Wealth, or value, is not disconnected from the real stuff of the world; it is not created ex nihilo", declares King. In the beginning the “real stuff” had utility only when labour was applied to it; after tens of thousands of years that “real stuff” developed “exchange value”, but only when “exchange” was joined to its utility by human beings in societies.

Food in those days did not turn up ready caught and cooked, with humans only having to open their mouths to be fed. Somebody had to labour to transform the “stuff” into edible and nutritious food.

King writes, as a prelude to declaring himself a “a homebody”, who wants “something more than ‘one simple operation to fill up the ‘employment of my life’. I have no desire to be ‘reduced’ to such mechanical production (quoting Smith):

First, the improvement of the dexterity of the workman necessarily increases the quantity of work he can perform; and the division of labour, by reducing every man’s business to some one simple operation, and by making this operation the sole employment of his life, necessarily increases very much the dexterity of the workman’ (Wealth Of Nations, I.i).

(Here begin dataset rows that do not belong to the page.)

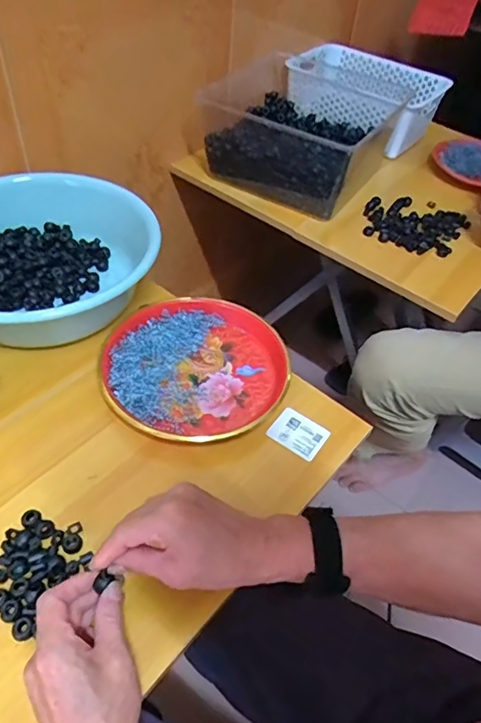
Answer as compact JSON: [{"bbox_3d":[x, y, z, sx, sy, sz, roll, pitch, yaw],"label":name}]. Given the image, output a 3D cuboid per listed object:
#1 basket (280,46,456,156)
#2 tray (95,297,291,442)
[{"bbox_3d":[0.241,-0.550,1.055,0.215,0.112,0.299,-29,57,-28],"label":"basket"},{"bbox_3d":[-0.054,0.003,0.620,0.217,0.031,0.196,-3,49,-9],"label":"tray"}]

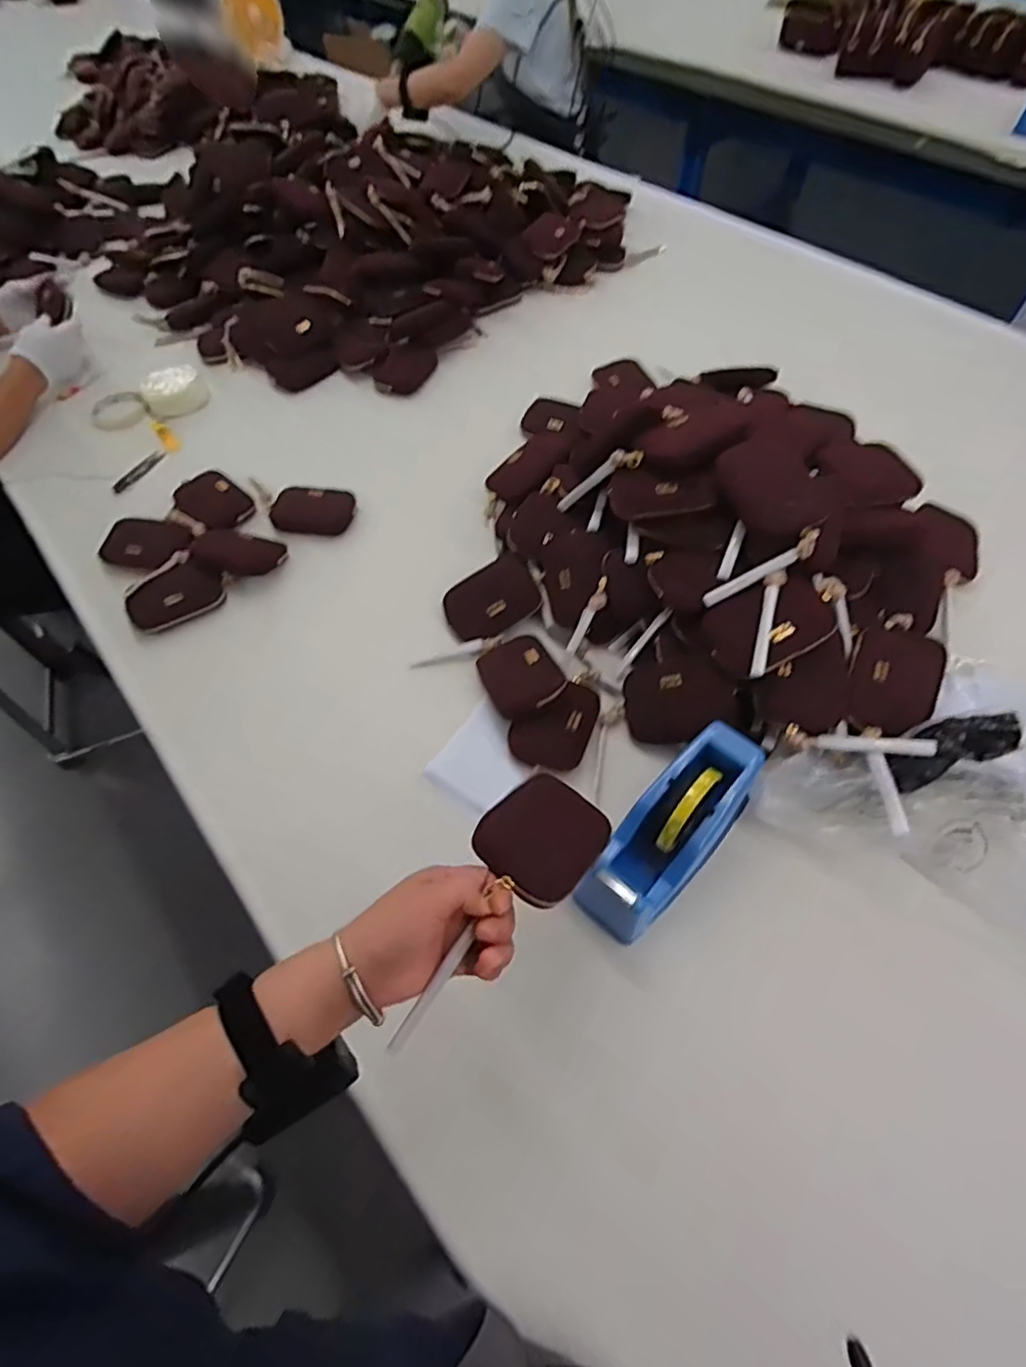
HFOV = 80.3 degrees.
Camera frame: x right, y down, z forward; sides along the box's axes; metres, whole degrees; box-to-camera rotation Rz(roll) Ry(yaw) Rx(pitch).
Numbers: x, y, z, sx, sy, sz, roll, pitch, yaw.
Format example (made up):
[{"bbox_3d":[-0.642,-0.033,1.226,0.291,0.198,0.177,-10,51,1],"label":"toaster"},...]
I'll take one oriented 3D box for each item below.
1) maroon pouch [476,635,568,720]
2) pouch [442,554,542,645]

Most of his readers may not notice that King has switched to a modern society, compared to when the ancestors of 18th-century labourers in Britain were in the forest, living off their labour alone.

The division of labour in the 18th century was not a life-choice, compared to the life-choices now available to King and his family. Here, note that Smith did not invent and nor was he the first to make a note of the division of labour (Plato noted it millennia ago). Smith was a moral philosopher who observed the world he lived in and analysed it consequences. The productivity of labour reached new levels with mechanization and the re-organisation of work. Those labourers, man and boys, no doubt woud have preferred “something more than ‘one simple operation to fill up the ‘employment of” their lives. They had no real choice but to work in the pin factories. (King does not have to, because even pin-making is now mechanised and a few banks of machines make all the pins that the US needs.)

But even in 1776, Smith describes a little further along in his opening chapter (WN I.i.11: 22-24), how the common day-labourer’s woollen coat was made in a long and complex supply-chain from home and abroad, involving scores of people, each contributing their bit to the final product. Expand Smith’s example across the whole of his 18th-century society (and Robert King’s) and see how the international division of labour produces the mass multitude of products and services now regularly consumed by billions of people (including Robert King’s) to provide their living standards.

That is what Adam Smith was writing about. We haven’t all turned into ‘pin-makers’ or single-tasked automatons.

I would conjecture that an audit of all the things owned and consumed by Robert King may surprise him out of his complacent dismissal of Smith’s “assertions” about the impact of the recognition of the historic role of labour and, from a few thousand years ago, the continuing impact that the nascent division of labour in modern societies.

He might well ask just how many individuals, most of them in their millions unknown to him, who, through the division of labour, contributed to the computer he writes upon and Internet that distributes his “labor of love”, so that we who are his readers may share his thoughts and judge them.